Le Tournai d’avant: des cités et plus encore

La construction des habitations ouvrières piétine avec des petites entreprises. Voir et faire grand, Le Logis Tournaisien se veut la solution.

Étienne Boussemart

Faut-il vraiment s'étonner lorsque est constatée la multiplicité de demeures sinon insalubres, au moins dénuées de tour confort, même à l'échelle de ce début du XXe siècle.

Mais la régression de ces demeures indignes demeure lente ainsi que le prouve une liste "d'immeubles classés comme taudis par le Service des travaux de l'administration communale" durant l'année 1968. Y sont recensés 258 logements considérés comme taudis en fonction des critères de l'époque. Avec une propension nette pour les quartiers de Saint-Brice et Saint-Piat.

Petits moyens

Quels sont les principaux freins à l'expansion du "Bon Marché"? L'investissement lourd lorsqu'il s'agit de bâtir; la gestion coûteuse pour assurer les rentrées des loyers et garder le bien en état correct; les bénéfices réduits via les dividendes obtenus.

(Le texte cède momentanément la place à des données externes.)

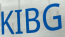
KIBG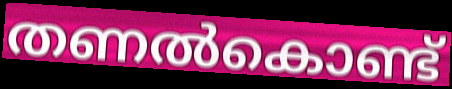
തണൽകൊണ്ട്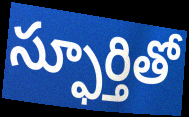
స్ఫూర్తితో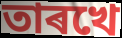
তাৰখে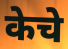
केचेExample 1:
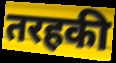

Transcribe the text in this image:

तरहकी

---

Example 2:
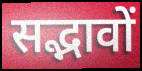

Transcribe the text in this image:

सद्भावों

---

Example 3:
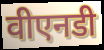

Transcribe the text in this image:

वीएनडी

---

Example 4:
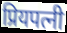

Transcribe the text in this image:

प्रियपत्नी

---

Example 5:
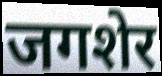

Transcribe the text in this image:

जगशेर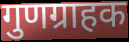
गुणग्राहकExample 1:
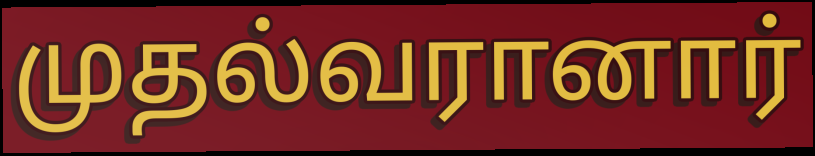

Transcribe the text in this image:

முதல்வரானார்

Un bel exemple est donné par la "Société d'habitations de Tournai". Fondée dès 1868 sur capitaux privés, elle ne peut offrir en 2021 qu'un parc de 123 maisons, garages et appartements. Aucun dividende n'est octroyé aux actionnaires, les revenus, essentiellement les loyers, étant aussitôt investis dans la rénovation ou l'achat. Tel celui de ce patrimoine de la rue Marvis, huit maisons Louis XIV datées de 1680. La solution fut, au 25 juin 2021, le rachat par Inclusion, firme bruxelloise spécialisée dans la restauration d'immeubles.

Des cités

Un immense champ d'action s'est ouvert à qui en a les possibilités financières: les faubourgs. De larges espaces, des prix abordables, des atouts qui ne laissent personne indifférent.

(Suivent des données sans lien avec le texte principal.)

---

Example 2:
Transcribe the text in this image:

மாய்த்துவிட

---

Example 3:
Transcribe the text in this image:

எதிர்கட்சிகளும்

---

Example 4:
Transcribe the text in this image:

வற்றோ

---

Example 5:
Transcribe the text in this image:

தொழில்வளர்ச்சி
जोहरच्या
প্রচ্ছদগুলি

Le jeudi 9 février 1922 sont déposés à l'hôtel de ville, sous la présidence du bourgmestre Edmond Wibaut, les statuts (en 65 articles) de la Société Coopérative "Le Logis Tournaisien". Les objectifs suivent les préceptes des lois en cours à savoir "la construction, l'achat, l'amélioration, la vente et la location de logements et habitations à bon marché (...).

Le Conseil d'administration élu représente via ses onze membres les actionnaires soit: l'État (1), le province de Hainaut (1), la ville de Tournai (3), le Bureau de bienfaisance (1), les 171 souscripteurs particuliers pour les autres mandats. Ceux-ci sont entrepreneurs, commerçants et autres et leur apport, en ce février 1922, est déjà de 308 800 francs; indice incontestable de confiance certes mais Il est vrai qu'il est consenti un dividende annuel minimum de 2 %. Le Logis Tournaisien possède le nerf de la guerre et il déléguera à des sociétés adjudicataires le soin de construire; sous son autorité, s'entend.

En avant

L'infrastructure comme les compétences sont là. Il reste à construire. On ne traîne pas puisque en mai 1924 appel est fait "à toute personne désirant louer ou acheter une maison dans un groupe de constructions en cours au Chemin 50 (Maire) ou Chemin de Rongy (Général Piron) sont priées de s'adresser à l'hôtel de ville"..

Il est absolument impossible de suivre le Logis dans une expansion qui sera continue; même pas la seconde guerre mondiale ne l'arrête car en 1943 grandit la cité du 24 août. Durant un siècle, le Logis évolue sans cesse pour rester au plus près des perspectives architecturales, alliant selon les besoins mouvants de la société et les impératifs budgétaires, les demeures unifamiliales ou en appartements qui ont la cote au Maroc, au Vert Bocage, en petits et grands immeubles allant jusqu'aux tours de Carbonnelle.,

Il est d'ailleurs une autre vision, celle d'autres initiatives touchant par exemple le patrimoine qui sauvegardent des immeubles à caractère. Au cœur de son action, le Logis privilégie l'humain, on le verra.